Scrolling on my cell phone, I see exuberant tweets and Facebook posts about riders working with their young horses during the free time created by the COVID-19 pandemic. With so many shows cancelled, there’s no time like the present.
I too have been using this time to work with my young horse. A few weeks ago, I finished the process of starting my four-year-old gelding. It was magical the first time I felt Chuck’s bright bay shoulders lift up into his natural, cadenced canter. Yet, I was also a little terrified he’d do something dangerous.
I am an amateur rider who comes from a family of professionals. From a young age, I’ve had the privilege of watching horses get their riding foundation from highly skilled trainers; the kind of trainers people ship their colts to from two states away for their specific skill set. So I’m fortunate to have plenty of professionals willing to offer support in my training efforts. I’m also keenly aware of the risks if I get it wrong.
In truth, all this colt starting hype on the internet makes me nervous. Schooling a young horse is tremendously different than riding an older, already-educated horse. Most of the professional riders I know have little to no experience doing the groundwork and first rides on a young horse. I know from experience that the first time you put your seat in the saddle, you better be darn sure that every preliminary step was done thoroughly and correctly in an effort to avoid mishaps.

# REQUIRED WORK
From the passage on starting a young horse, list every detail it gives about the horse named Chuck. The items play no part in this exercise.

# PROVIDED MATERIAL
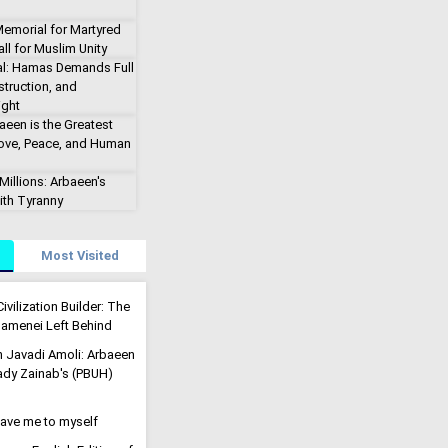
emorial for Martyred
ll for Muslim Unity
al: Hamas Demands Full
truction, and
ight
aeen is the Greatest
Love, Peace, and Human
illions: Arbaeen's
ith Tyranny
Most Visited
ivilization Builder: The
menei Left Behind
h Javadi Amoli: Arbaeen
Lady Zainab's (PBUH)
eave me to myself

# SOLUTION TO THIS TASK
- He is four years old.
- He is a gelding.
- He has bright bay shoulders.
- He has a natural, cadenced canter.
- The writer finished the process of starting him a few weeks ago.